Understanding the corporate culture, values, problems, goals and even the company’s tone of voice in public communication are all huge assets when trying to get a job. Insights into the employer’s world is what wins truly lucrative positions. Understand their views, speak their language, and you’re likely to win.
2. Pay close attention to your search parameters
Explore how the job search engines on various job boards work. S search functions are different, so be sure you aren’t accidentally omitting a large range of jobs because of misunderstanding how they work.
One missed filter or check mark may mean the difference between seeing 10 jobs and 10,000.
Also, note that the same type of job may be described differently in different countries, and that there may be some overlap in job designations. For example, some sources say “software developer” and “software engineer” are different jobs, yet these terms are used interchangeably in many job listings. Pay attention to the job description itself and NOT only to the job title. If there’s more than one way to describe your job, try different descriptions.
3. Set salary expectations before you start applying
Do some research on the salaries paid by various companies for the types of jobs that interest you. Some job boards contain salary info, and you may be able to find more by doing a Google search. Most importantly, look through multiple similar positions on numerous online job sites.
One life hack for this search: While Glassdoor and similar sites may offer salary ranges, also check out real human advice and perspectives from boards like Reddit and Quora, where people often discuss insider info from various industries or see our US average salaries guide.
Your professional network (like your contacts on LinkedIn) may also be able to help you with current info on salary ranges in various fields.

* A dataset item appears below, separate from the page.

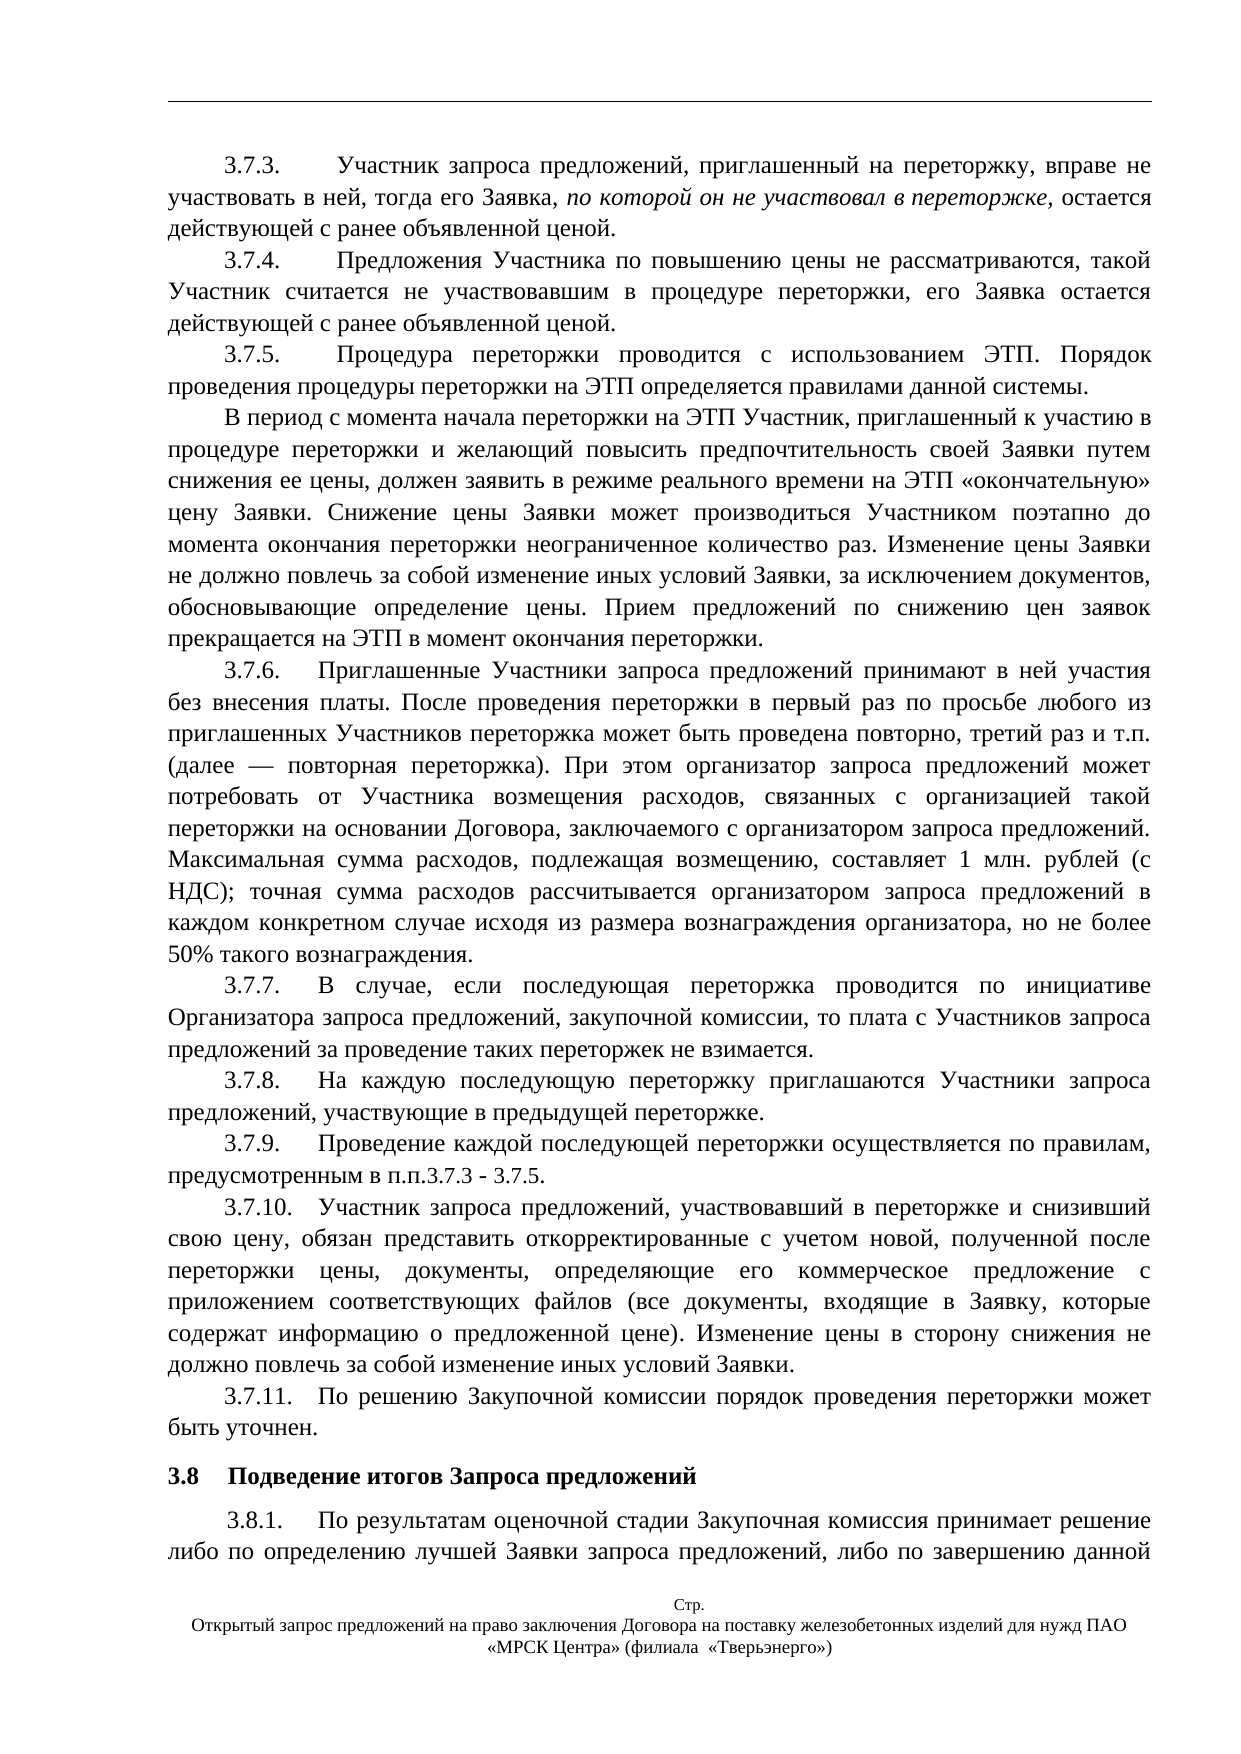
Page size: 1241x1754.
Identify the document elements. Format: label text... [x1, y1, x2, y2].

4. Prepare your application documents beforehand
To apply for jobs with any hope of success, you’ll need an outstanding resume and cover letter that impress hiring managers. Although both of these should be tailored to each employer, it’s best to have boilerplate versions of both ready to go.
Resume.io is a leading resource for professional guidance on preparing these job application documents. We have a whole range of useful guides in our blog that will hopefully make your job hunt easier:
- How to write a perfect resume
- How long should a resume be
- Custom-tailoring your resume for the best results
- How to write the perfect cover letter (for a job hunt advantage).

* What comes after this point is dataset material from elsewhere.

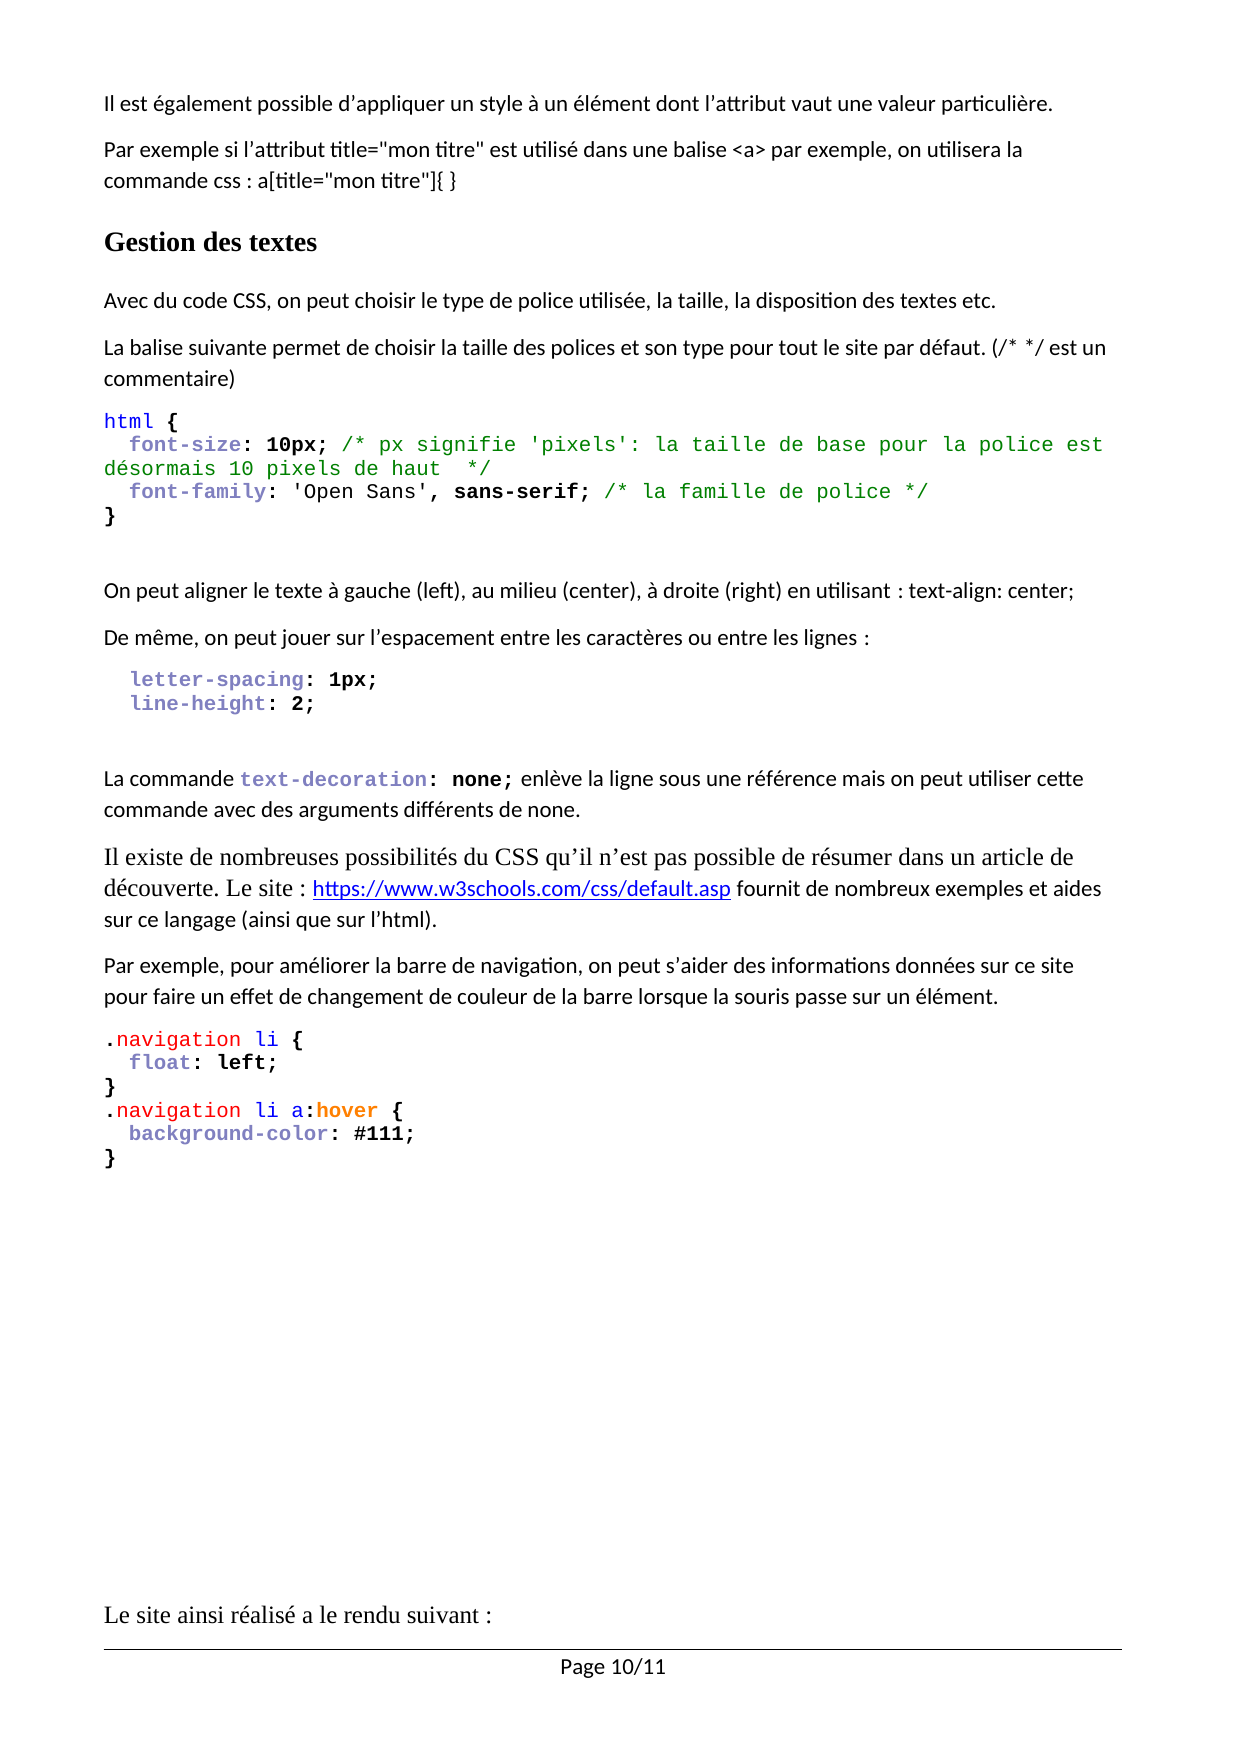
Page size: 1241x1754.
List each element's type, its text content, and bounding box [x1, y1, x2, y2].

Another vitally important piece of advice for job seekers: Educate yourself about applicant tracking systems (ATS). These are electronic systems that compare resumes to job descriptions and keywords and “decide” whether to actually send them to real human recruiters. Many resumes are never seen by human eyes specifically because of these algorithms.
5. Spruce up your social media profiles
If employers are interested in your application, you can expect them to look you up on LinkedIn, Facebook, Instagram, and/or Twitter.

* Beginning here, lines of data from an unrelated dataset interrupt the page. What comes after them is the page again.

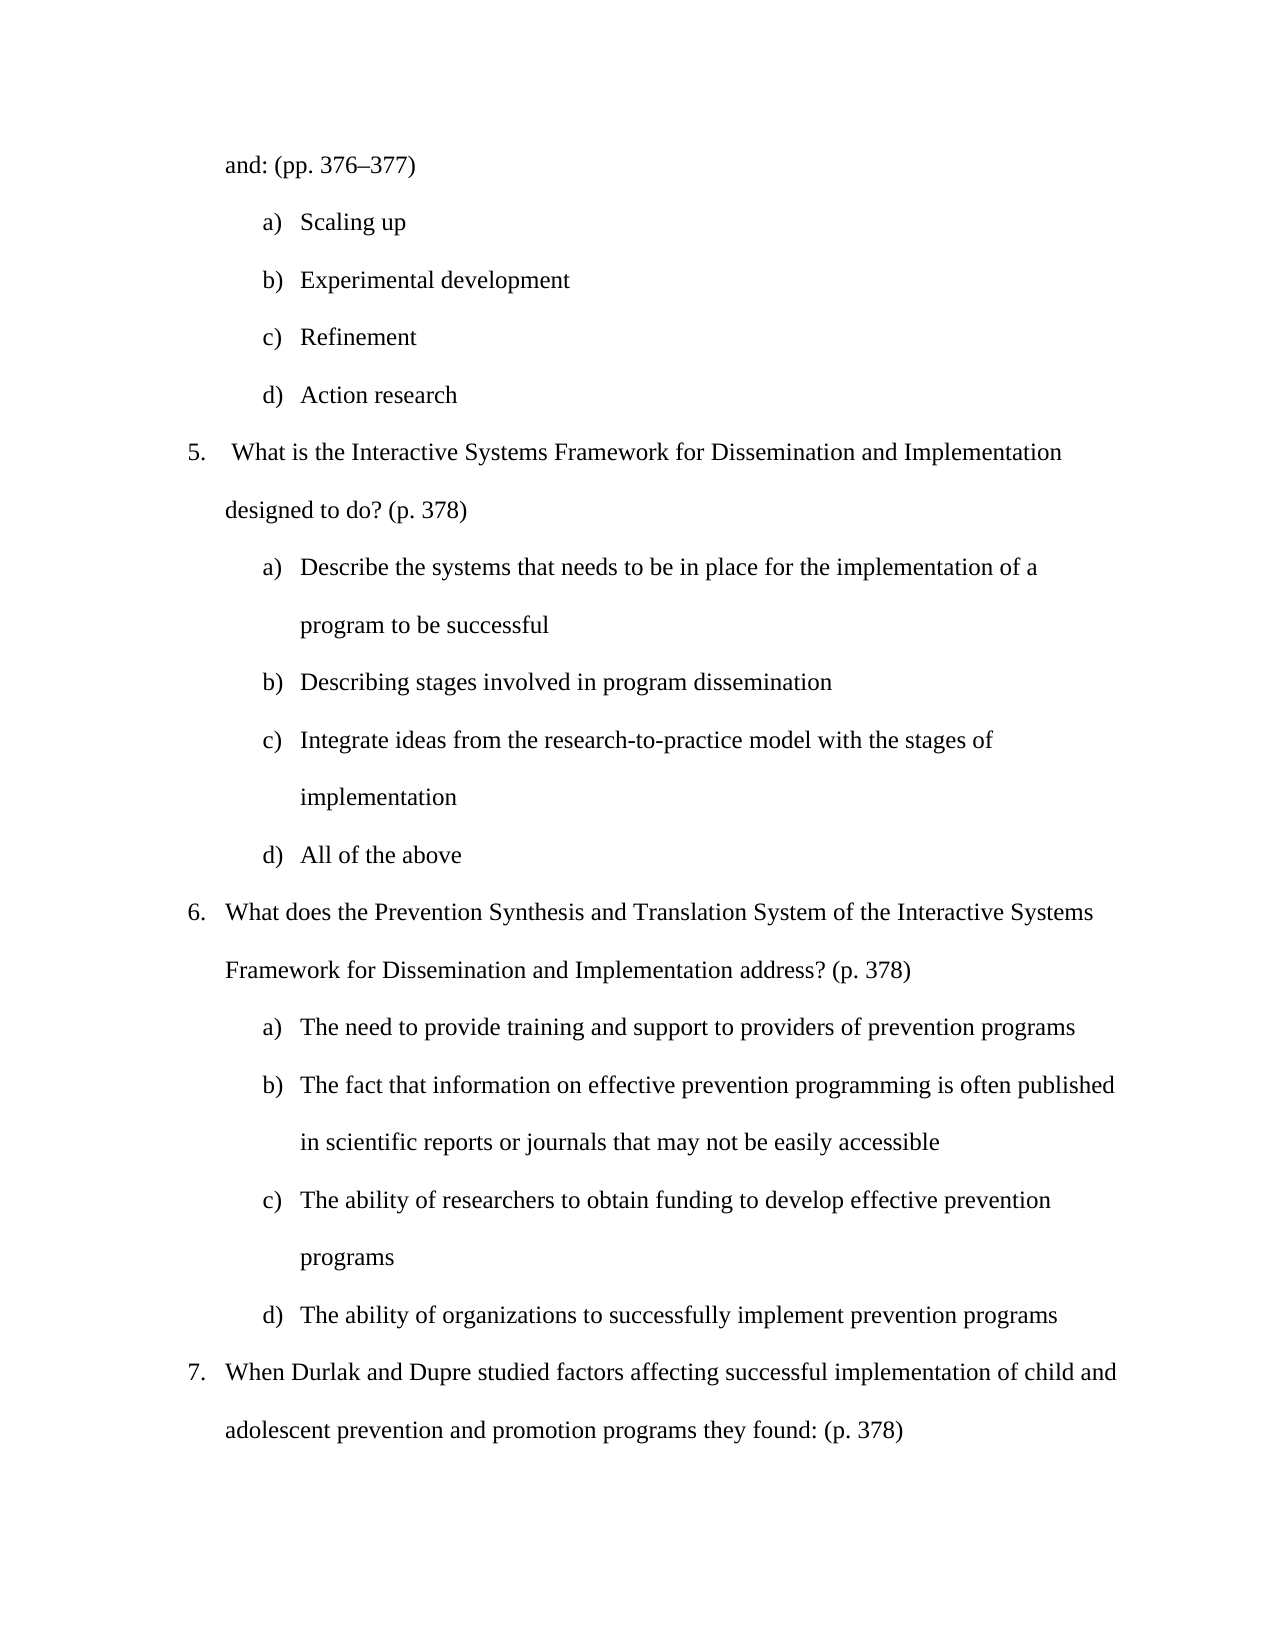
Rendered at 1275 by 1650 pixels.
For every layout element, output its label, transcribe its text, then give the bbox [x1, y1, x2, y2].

list What does the Prevention Synthesis and Translation System of the Interactive Systems Framework for Dissemination and Implementation address? (p. 378) [187, 897, 1125, 984]
list What is the Interactive Systems Framework for Dissemination and Implementation designed to do? (p. 378) [187, 437, 1125, 524]
list When Durlak and Dupre studied factors affecting successful implementation of child and adolescent prevention and promotion programs they found: (p. 378) [187, 1357, 1125, 1444]
list Experimental development [262, 265, 1125, 294]
list Integrate ideas from the research-to-practice model with the stages of implementation [262, 725, 1125, 811]
list Refinement [262, 322, 1125, 351]
list The need to provide training and support to providers of prevention programs [262, 1012, 1125, 1041]
list The ability of researchers to obtain funding to develop effective prevention programs [262, 1185, 1125, 1271]
list Describing stages involved in program dissemination [262, 667, 1125, 696]
list The ability of organizations to successfully implement prevention programs [262, 1300, 1125, 1329]
list Scaling up [262, 207, 1125, 236]
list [187, 150, 1125, 179]
list The fact that information on effective prevention programming is often published in scientific reports or journals that may not be easily accessible [262, 1070, 1125, 1156]
list Action research [262, 380, 1125, 409]
list Describe the systems that needs to be in place for the implementation of a program to be successful [262, 552, 1125, 639]
list All of the above [262, 840, 1125, 869]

Pay special attention to your LinkedIn profile and how it describes your job skills, job objectives, and work experience. We cover most of what’s needed to build a great LinkedIn profile in our guide — and while you’re there, it’s always a good idea to cultivate your network by interacting with contacts who may be helpful to you.
Your Facebook page and other social media accounts probably contain posts that are more personal than professional. It’s never a bad idea to scroll through your profile info and recent posts to make sure there’s nothing there that portrays you in a dubious light.
There’s nothing wrong with having a social life, a personality and a sense of humor, but if you commonly use your FB page to post pictures that are a bit too private, your profile may benefit from a spring cleaning.
We hope you’ll find the information about the best online job sites helpful in your employment search in 2023. Best of luck and happy job hunting!